For some, music is deeply linked to memorable and momentous occasions in their lives. The sound of a specific song can bring with it vivid thoughts of a moment in the past, a place visited or a loved one. Whether you are seated in contemplation on top of a secluded peak, or drunkenly dancing around a campfire drinking your stove fuel with some friends, I feel that music can make a backpacking adventure all the more special. It is for this reason that I decided it was about time to get a portable speaker to take with me hiking.
My priorities were in no particular order: weight, sound quality, battery life and cost. I decided against those that use disposable batteries because it would be more expensive, wasteful and there wouldn't be much of a weight saving anyway. Two aa batteries weigh 1.62 oz which is almost as much as one of the lighter speakers. For greater battery life I would simply take two speakers. This would also mean greater versatility since they could also be used simultaneously or hooked up to provide stereo sound.
So, choices, choices. A search on amazon reveals that there is a bewildering array of options available. Many of which can be ignored due to their weight. Sifting through reviews and specs helped slightly, but in the end I decided to simply buy three of the lighter and most popular options in order to compare.
X-mini v1.1. 2.4oz, $19, 6 hour battery. The smallest and lightest of the three speakers. Good low end, mid is slightly lacking, high end is great. Sounds slightly more muffled compared to the other two. Has a plastic cover over the speaker which protects the speaker slightly. When flipped up, this cover directs the sound forwards slightly which in general I would see as an advantage. Could be removed to save weight. Begins to distort at 80% volume. Bass is not great at high volumes. Jumps and vibrates at 80% volume+
Kinovo ZX100. 3.4oz, $18.45, 6 hour battery. This speaker is the largest of the three. Most balanced overall sound with good treble, great mid and good low end. Where to begin on the negatives for this speaker. The treble does sound very slightly more tinny than the x-mini II. Only one of the three which had issues with that characteristic beeping noise from cellphone interference - this was a constant annoyance. Additionally, the moment the speaker is connected to any audio device there is a loud and unpleasant clicking noise caused by some peculiarity in the speaker's circuitry. There are further unpleasant noises occasionally if the speaker is moved slightly. The volume resets to 50% whenever the speaker is turned off and on again. The on button needs to be held down for 3 seconds to switch the device on which is irritating and unnecessary. The volume and power buttons are loud and uncomfortable to press. The slot which the wire fits into on the bottom of the speaker is square in shape. Won't explain why in detail, it takes 3 times as long to fit the wire back in place than with the other speakers. There is a stupendously bright blue led on all the time reminding you the speaker is switched on. I find this supremely annoying when listening in the dark. The other two speakers have led status lights, but they are cleverly placed on the underside of the speaker so they do not disturb you. Begins to distort at 80% volume.

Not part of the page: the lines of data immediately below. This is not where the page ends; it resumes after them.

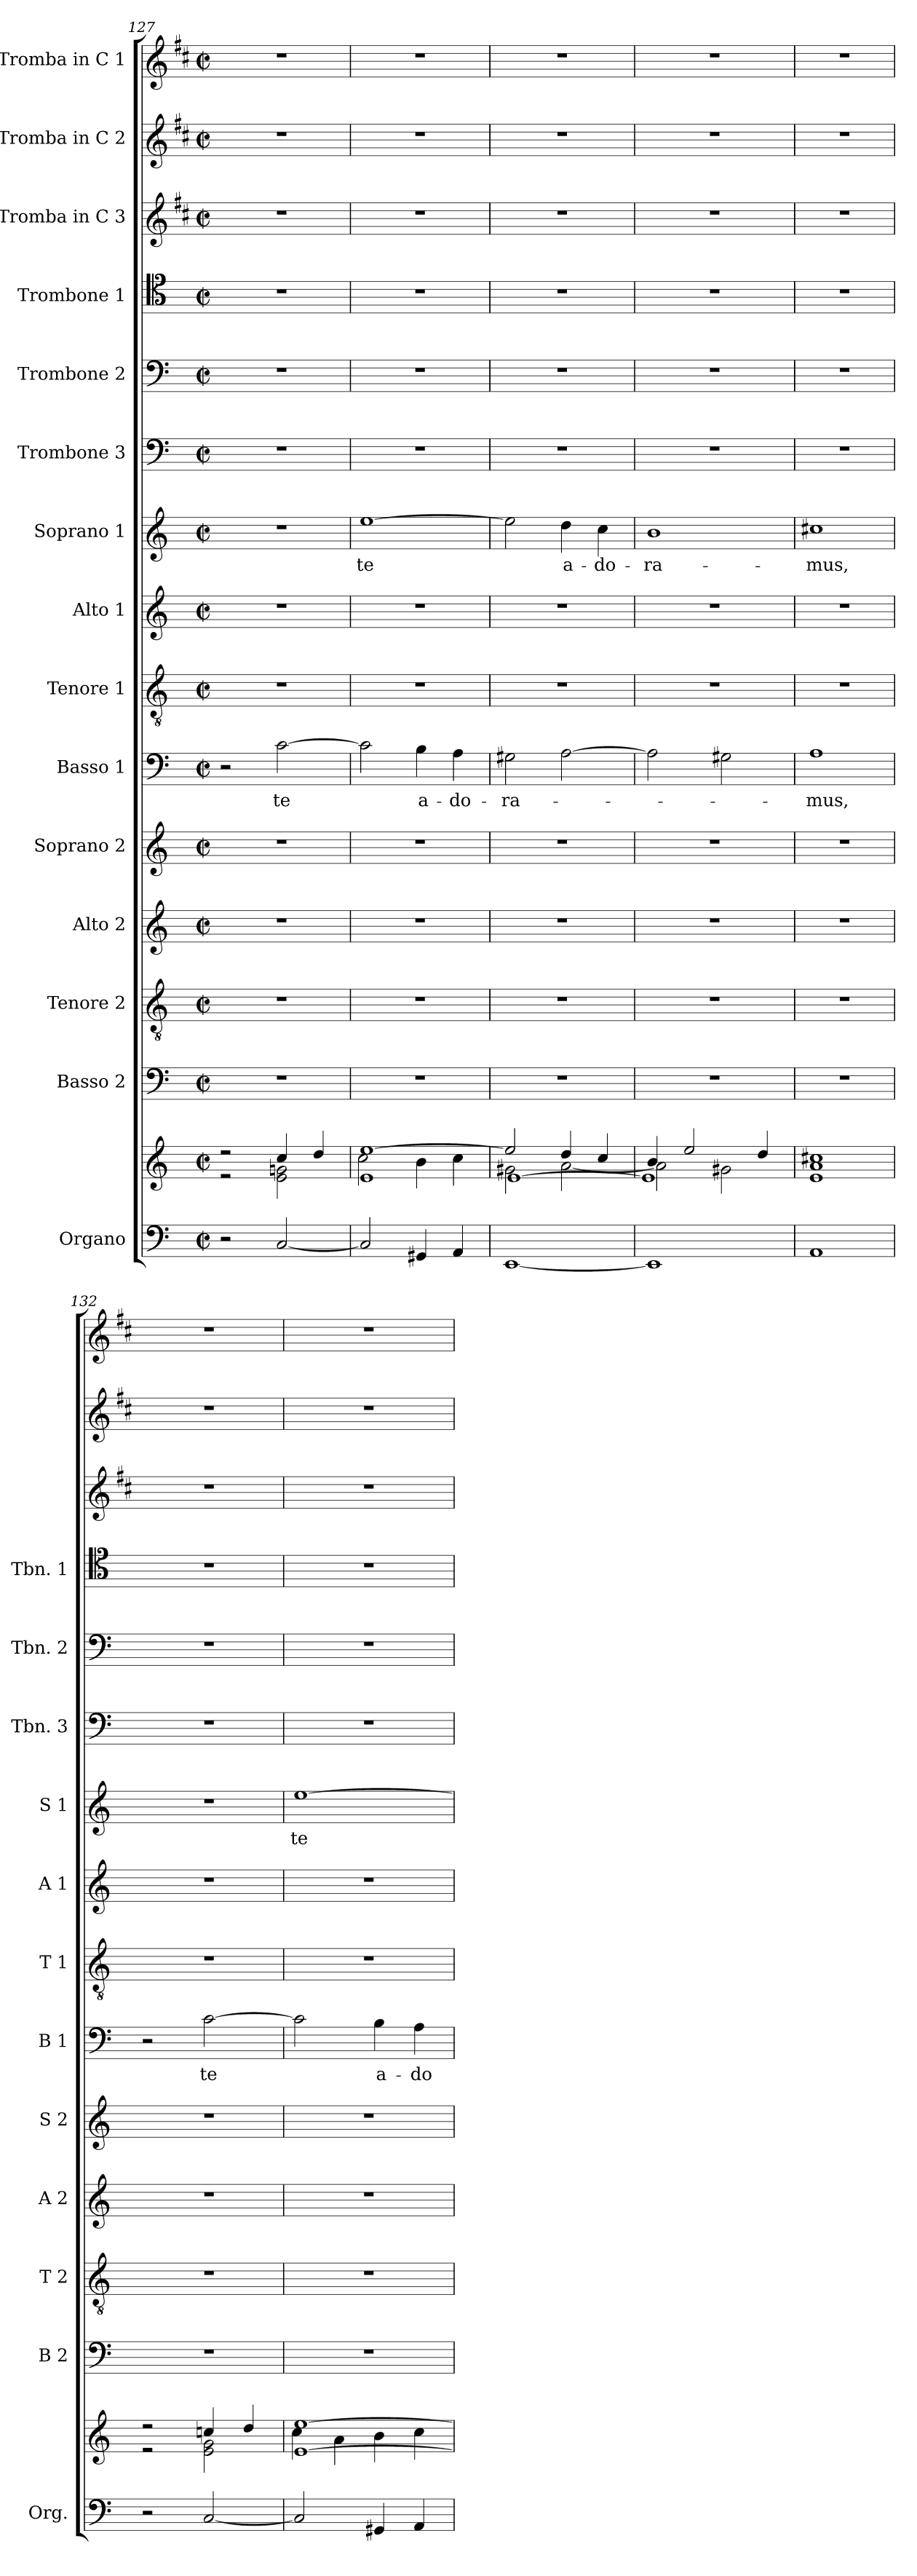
**kern	**kern	**kern	**kern	**kern	**kern	**kern	**text	**kern	**kern	**kern	**text	**kern	**kern	**kern	**kern	**kern	**kern
*part15	*part15	*part14	*part13	*part12	*part11	*part10	*part10	*part9	*part8	*part7	*part7	*part6	*part5	*part4	*part3	*part2	*part1
*staff16	*staff15	*staff14	*staff13	*staff12	*staff11	*staff10	*staff10	*staff9	*staff8	*staff7	*staff7	*staff6	*staff5	*staff4	*staff3	*staff2	*staff1
*I"Organo	*	*I"Basso 2	*I"Tenore 2	*I"Alto 2	*I"Soprano 2	*I"Basso 1	*	*I"Tenore 1	*I"Alto 1	*I"Soprano 1	*	*I"Trombone 3	*I"Trombone 2	*I"Trombone 1	*I"Tromba in C 3	*I"Tromba in C 2	*I"Tromba in C 1
*I'Org.	*	*I'B 2	*I'T 2	*I'A 2	*I'S 2	*I'B 1	*	*I'T 1	*I'A 1	*I'S 1	*	*I'Tbn. 3	*I'Tbn. 2	*I'Tbn. 1	*	*	*
*clefF4	*clefG2	*clefF4	*clefGv2	*clefG2	*clefG2	*clefF4	*	*clefGv2	*clefG2	*clefG2	*	*clefF4	*clefF4	*clefC4	*clefG2	*clefG2	*clefG2
*	*	*	*	*	*	*	*	*	*	*	*	*	*	*	*ITrd1c2	*ITrd1c2	*ITrd1c2
*k[]	*k[]	*k[]	*k[]	*k[]	*k[]	*k[]	*	*k[]	*k[]	*k[]	*	*k[]	*k[]	*k[]	*k[]	*k[]	*k[]
*a:	*a:	*a:	*a:	*a:	*a:	*a:	*	*a:	*a:	*a:	*	*a:	*a:	*a:	*a:	*a:	*a:
*M2/2	*M2/2	*M2/2	*M2/2	*M2/2	*M2/2	*M2/2	*	*M2/2	*M2/2	*M2/2	*	*M2/2	*M2/2	*M2/2	*M2/2	*M2/2	*M2/2
*met(c|)	*met(c|)	*met(c|)	*met(c|)	*met(c|)	*met(c|)	*met(c|)	*	*met(c|)	*met(c|)	*met(c|)	*	*met(c|)	*met(c|)	*met(c|)	*met(c|)	*met(c|)	*met(c|)
=127	=127	=127	=127	=127	=127	=127	=127	=127	=127	=127	=127	=127	=127	=127	=127	=127	=127
*	*^	*	*	*	*	*	*	*	*	*	*	*	*	*	*	*	*
2r	2r	2r	1r	1r	1r	1r	2r	.	1r	1r	1r	.	1r	1r	1r	1r	1r	1r
[2C/	4cc/	2e\ 2gn\	.	.	.	.	[2c\	te	.	.	.	.	.	.	.	.	.	.
.	4dd/	.	.	.	.	.	.	.	.	.	.	.	.	.	.	.	.	.
=128	=128	=128	=128	=128	=128	=128	=128	=128	=128	=128	=128	=128	=128	=128	=128	=128	=128	=128
2C/]	1e [>1ee	2cc\	1r	1r	1r	1r	2c\]	.	1r	1r	[1ee	te	1r	1r	1r	1r	1r	1r
4GG#X/	.	4b\	.	.	.	.	4B\	a-	.	.	.	.	.	.	.	.	.	.
4AA/	.	4cc\	.	.	.	.	4A\	-do-	.	.	.	.	.	.	.	.	.	.
=129	=129	=129	=129	=129	=129	=129	=129	=129	=129	=129	=129	=129	=129	=129	=129	=129	=129	=129
*	*	*^	*	*	*	*	*	*	*	*	*	*	*	*	*	*	*	*
[1EE	2ee/]	2g#X\	[1e	1r	1r	1r	1r	2G#X\	-ra-	1r	1r	2ee\]	.	1r	1r	1r	1r	1r	1r
.	4dd/	[<2a\	.	.	.	.	.	[2A\	.	.	.	4dd\	a-	.	.	.	.	.	.
.	4cc/	.	.	.	.	.	.	.	.	.	.	4cc\	-do-	.	.	.	.	.	.
=130	=130	=130	=130	=130	=130	=130	=130	=130	=130	=130	=130	=130	=130	=130	=130	=130	=130	=130	=130
1EE]	4b/	2a\]	1e]	1r	1r	1r	1r	2A\]	.	1r	1r	1b	-ra-	1r	1r	1r	1r	1r	1r
.	2ee/	.	.	.	.	.	.	.	.	.	.	.	.	.	.	.	.	.	.
.	.	2g#X\	.	.	.	.	.	2G#X\	.	.	.	.	.	.	.	.	.	.	.
.	4dd/	.	.	.	.	.	.	.	.	.	.	.	.	.	.	.	.	.	.
*	*	*v	*v	*	*	*	*	*	*	*	*	*	*	*	*	*	*	*	*
=131	=131	=131	=131	=131	=131	=131	=131	=131	=131	=131	=131	=131	=131	=131	=131	=131	=131	=131
1AA	1cc#X	1e 1a	1r	1r	1r	1r	1A	-mus,	1r	1r	1cc#X	-mus,	1r	1r	1r	1r	1r	1r
=132	=132	=132	=132	=132	=132	=132	=132	=132	=132	=132	=132	=132	=132	=132	=132	=132	=132	=132
2r	2r	2r	1r	1r	1r	1r	2r	.	1r	1r	1r	.	1r	1r	1r	1r	1r	1r
[2C/	4ccn/	2e\ 2g\	.	.	.	.	[2c\	te	.	.	.	.	.	.	.	.	.	.
.	4dd/	.	.	.	.	.	.	.	.	.	.	.	.	.	.	.	.	.
!!LO:PB:g=z
=133	=133	=133	=133	=133	=133	=133	=133	=133	=133	=133	=133	=133	=133	=133	=133	=133	=133	=133
2C/]	[<1e [>1ee	4cc\	1r	1r	1r	1r	2c\]	.	1r	1r	[1ee	te	1r	1r	1r	1r	1r	1r
.	.	4a\	.	.	.	.	.	.	.	.	.	.	.	.	.	.	.	.
4GG#X/	.	4b\	.	.	.	.	4B\	a-	.	.	.	.	.	.	.	.	.	.
4AA/	.	4cc\	.	.	.	.	4A\	-do-	.	.	.	.	.	.	.	.	.	.
*	*v	*v	*	*	*	*	*	*	*	*	*	*	*	*	*	*	*	*
=	=	=	=	=	=	=	=	=	=	=	=	=	=	=	=	=	=
*-	*-	*-	*-	*-	*-	*-	*-	*-	*-	*-	*-	*-	*-	*-	*-	*-	*-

X-mini II. 2.9oz, $21 and 12 hour battery. Middle in terms of weight and size. Very balanced sound overall with best low end, great high, but the mid is not as good as the kinovo. My only real complaint is that the speaker begins to jump around and vibrate at 80%+ volume. Begins to distort at 85% volume.
In conclusion the X-mini II is the clear winner for me with truly impressive volume, audio clarity and excellent battery life. If you want a lighter, smaller and more easily pocketable device then I would go for the x-mini I. I would not recommend the Kinivo by any means. It is the best sounding by a very small amount, but with noisy intermittent crackling sounds, cellphone interference and irritating features it is generally a very disappointing device.
Would be great to hear your opinions on music in general on the trail. Do you listen to music while hiking and what type of music? Also if you know of any better/lighter speaker options out there please share with us all.